→ **EXERCISE OBJECTIVE**: Would you retype each record exactly as given?
•••
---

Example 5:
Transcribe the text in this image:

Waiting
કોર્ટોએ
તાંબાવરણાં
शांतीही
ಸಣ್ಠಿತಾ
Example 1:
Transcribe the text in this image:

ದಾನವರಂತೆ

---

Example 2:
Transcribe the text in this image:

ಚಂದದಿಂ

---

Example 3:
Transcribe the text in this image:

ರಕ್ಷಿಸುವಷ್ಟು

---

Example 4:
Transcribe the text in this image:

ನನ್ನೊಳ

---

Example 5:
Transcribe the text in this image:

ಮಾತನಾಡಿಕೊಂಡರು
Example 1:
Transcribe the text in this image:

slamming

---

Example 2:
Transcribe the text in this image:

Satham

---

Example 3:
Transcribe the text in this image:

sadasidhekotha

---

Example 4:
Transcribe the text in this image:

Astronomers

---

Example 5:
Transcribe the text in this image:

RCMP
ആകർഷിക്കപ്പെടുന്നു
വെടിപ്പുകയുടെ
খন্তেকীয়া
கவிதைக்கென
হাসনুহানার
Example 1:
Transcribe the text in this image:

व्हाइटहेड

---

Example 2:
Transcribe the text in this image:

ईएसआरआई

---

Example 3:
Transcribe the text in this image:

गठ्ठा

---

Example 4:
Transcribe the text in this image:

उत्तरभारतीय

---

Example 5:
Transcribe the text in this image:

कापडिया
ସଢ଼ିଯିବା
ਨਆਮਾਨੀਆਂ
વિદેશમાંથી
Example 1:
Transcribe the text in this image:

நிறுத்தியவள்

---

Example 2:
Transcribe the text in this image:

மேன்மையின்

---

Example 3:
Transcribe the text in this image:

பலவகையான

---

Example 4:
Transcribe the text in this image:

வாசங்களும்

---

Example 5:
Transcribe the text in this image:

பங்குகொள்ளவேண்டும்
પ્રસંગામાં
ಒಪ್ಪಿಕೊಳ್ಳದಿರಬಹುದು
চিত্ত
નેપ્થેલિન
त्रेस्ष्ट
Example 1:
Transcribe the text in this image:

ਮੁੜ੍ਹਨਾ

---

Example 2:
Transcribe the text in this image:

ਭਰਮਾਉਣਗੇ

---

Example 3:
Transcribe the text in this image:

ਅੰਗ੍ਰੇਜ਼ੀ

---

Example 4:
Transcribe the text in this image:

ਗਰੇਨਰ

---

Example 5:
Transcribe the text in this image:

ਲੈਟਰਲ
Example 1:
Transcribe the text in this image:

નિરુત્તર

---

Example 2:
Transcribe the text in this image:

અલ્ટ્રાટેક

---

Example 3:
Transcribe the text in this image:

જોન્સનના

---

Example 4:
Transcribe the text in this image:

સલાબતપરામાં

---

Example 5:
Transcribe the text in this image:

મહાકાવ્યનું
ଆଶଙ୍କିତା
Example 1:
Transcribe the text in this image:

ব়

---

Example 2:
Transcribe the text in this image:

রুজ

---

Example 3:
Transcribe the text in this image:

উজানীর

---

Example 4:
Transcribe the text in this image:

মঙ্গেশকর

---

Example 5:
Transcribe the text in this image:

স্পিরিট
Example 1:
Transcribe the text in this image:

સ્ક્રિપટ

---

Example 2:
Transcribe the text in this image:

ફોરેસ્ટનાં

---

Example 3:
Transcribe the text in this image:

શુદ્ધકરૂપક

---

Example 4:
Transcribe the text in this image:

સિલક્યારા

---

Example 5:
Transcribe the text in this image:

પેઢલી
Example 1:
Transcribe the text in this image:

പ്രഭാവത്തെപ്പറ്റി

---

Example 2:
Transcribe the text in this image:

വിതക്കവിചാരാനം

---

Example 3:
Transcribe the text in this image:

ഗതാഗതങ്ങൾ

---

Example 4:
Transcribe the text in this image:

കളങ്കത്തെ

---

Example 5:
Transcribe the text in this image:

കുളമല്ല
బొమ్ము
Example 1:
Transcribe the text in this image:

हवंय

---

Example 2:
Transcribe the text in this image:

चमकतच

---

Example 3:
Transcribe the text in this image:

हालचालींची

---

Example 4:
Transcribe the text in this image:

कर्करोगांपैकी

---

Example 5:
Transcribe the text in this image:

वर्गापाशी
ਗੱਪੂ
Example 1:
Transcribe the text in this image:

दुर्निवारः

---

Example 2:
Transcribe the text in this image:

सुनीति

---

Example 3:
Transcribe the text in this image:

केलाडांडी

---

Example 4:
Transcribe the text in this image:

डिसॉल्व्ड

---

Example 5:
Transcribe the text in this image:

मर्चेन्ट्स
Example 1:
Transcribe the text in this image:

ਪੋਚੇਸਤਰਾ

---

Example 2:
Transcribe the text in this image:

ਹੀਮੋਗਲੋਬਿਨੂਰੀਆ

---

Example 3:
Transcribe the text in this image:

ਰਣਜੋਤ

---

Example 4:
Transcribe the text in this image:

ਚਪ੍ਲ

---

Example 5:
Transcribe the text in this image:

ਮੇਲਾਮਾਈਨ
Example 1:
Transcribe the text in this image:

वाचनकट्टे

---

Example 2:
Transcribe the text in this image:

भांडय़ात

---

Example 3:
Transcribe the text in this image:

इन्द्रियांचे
•••
→ **ANSWER SPACE**:
---

Example 5:
Transcribe the text in this image:

Waiting
કોર્ટોએ
તાંબાવરણાં
शांतीही
ಸಣ್ಠಿತಾ
Example 1:
Transcribe the text in this image:

ದಾನವರಂತೆ

---

Example 2:
Transcribe the text in this image:

ಚಂದದಿಂ

---

Example 3:
Transcribe the text in this image:

ರಕ್ಷಿಸುವಷ್ಟು

---

Example 4:
Transcribe the text in this image:

ನನ್ನೊಳ

---

Example 5:
Transcribe the text in this image:

ಮಾತನಾಡಿಕೊಂಡರು
Example 1:
Transcribe the text in this image:

slamming

---

Example 2:
Transcribe the text in this image:

Satham

---

Example 3:
Transcribe the text in this image:

sadasidhekotha

---

Example 4:
Transcribe the text in this image:

Astronomers

---

Example 5:
Transcribe the text in this image:

RCMP
ആകർഷിക്കപ്പെടുന്നു
വെടിപ്പുകയുടെ
খন্তেকীয়া
கவிதைக்கென
হাসনুহানার
Example 1:
Transcribe the text in this image:

व्हाइटहेड

---

Example 2:
Transcribe the text in this image:

ईएसआरआई

---

Example 3:
Transcribe the text in this image:

गठ्ठा

---

Example 4:
Transcribe the text in this image:

उत्तरभारतीय

---

Example 5:
Transcribe the text in this image:

कापडिया
ସଢ଼ିଯିବା
ਨਆਮਾਨੀਆਂ
વિદેશમાંથી
Example 1:
Transcribe the text in this image:

நிறுத்தியவள்

---

Example 2:
Transcribe the text in this image:

மேன்மையின்

---

Example 3:
Transcribe the text in this image:

பலவகையான

---

Example 4:
Transcribe the text in this image:

வாசங்களும்

---

Example 5:
Transcribe the text in this image:

பங்குகொள்ளவேண்டும்
પ્રસંગામાં
ಒಪ್ಪಿಕೊಳ್ಳದಿರಬಹುದು
চিত্ত
નેપ્થેલિન
त्रेस्ष्ट
Example 1:
Transcribe the text in this image:

ਮੁੜ੍ਹਨਾ

---

Example 2:
Transcribe the text in this image:

ਭਰਮਾਉਣਗੇ

---

Example 3:
Transcribe the text in this image:

ਅੰਗ੍ਰੇਜ਼ੀ

---

Example 4:
Transcribe the text in this image:

ਗਰੇਨਰ

---

Example 5:
Transcribe the text in this image:

ਲੈਟਰਲ
Example 1:
Transcribe the text in this image:

નિરુત્તર

---

Example 2:
Transcribe the text in this image:

અલ્ટ્રાટેક

---

Example 3:
Transcribe the text in this image:

જોન્સનના

---

Example 4:
Transcribe the text in this image:

સલાબતપરામાં

---

Example 5:
Transcribe the text in this image:

મહાકાવ્યનું
ଆଶଙ୍କିତା
Example 1:
Transcribe the text in this image:

ব়

---

Example 2:
Transcribe the text in this image:

রুজ

---

Example 3:
Transcribe the text in this image:

উজানীর

---

Example 4:
Transcribe the text in this image:

মঙ্গেশকর

---

Example 5:
Transcribe the text in this image:

স্পিরিট
Example 1:
Transcribe the text in this image:

સ્ક્રિપટ

---

Example 2:
Transcribe the text in this image:

ફોરેસ્ટનાં

---

Example 3:
Transcribe the text in this image:

શુદ્ધકરૂપક

---

Example 4:
Transcribe the text in this image:

સિલક્યારા

---

Example 5:
Transcribe the text in this image:

પેઢલી
Example 1:
Transcribe the text in this image:

പ്രഭാവത്തെപ്പറ്റി

---

Example 2:
Transcribe the text in this image:

വിതക്കവിചാരാനം

---

Example 3:
Transcribe the text in this image:

ഗതാഗതങ്ങൾ

---

Example 4:
Transcribe the text in this image:

കളങ്കത്തെ

---

Example 5:
Transcribe the text in this image:

കുളമല്ല
బొమ్ము
Example 1:
Transcribe the text in this image:

हवंय

---

Example 2:
Transcribe the text in this image:

चमकतच

---

Example 3:
Transcribe the text in this image:

हालचालींची

---

Example 4:
Transcribe the text in this image:

कर्करोगांपैकी

---

Example 5:
Transcribe the text in this image:

वर्गापाशी
ਗੱਪੂ
Example 1:
Transcribe the text in this image:

दुर्निवारः

---

Example 2:
Transcribe the text in this image:

सुनीति

---

Example 3:
Transcribe the text in this image:

केलाडांडी

---

Example 4:
Transcribe the text in this image:

डिसॉल्व्ड

---

Example 5:
Transcribe the text in this image:

मर्चेन्ट्स
Example 1:
Transcribe the text in this image:

ਪੋਚੇਸਤਰਾ

---

Example 2:
Transcribe the text in this image:

ਹੀਮੋਗਲੋਬਿਨੂਰੀਆ

---

Example 3:
Transcribe the text in this image:

ਰਣਜੋਤ

---

Example 4:
Transcribe the text in this image:

ਚਪ੍ਲ

---

Example 5:
Transcribe the text in this image:

ਮੇਲਾਮਾਈਨ
Example 1:
Transcribe the text in this image:

वाचनकट्टे

---

Example 2:
Transcribe the text in this image:

भांडय़ात

---

Example 3:
Transcribe the text in this image:

इन्द्रियांचे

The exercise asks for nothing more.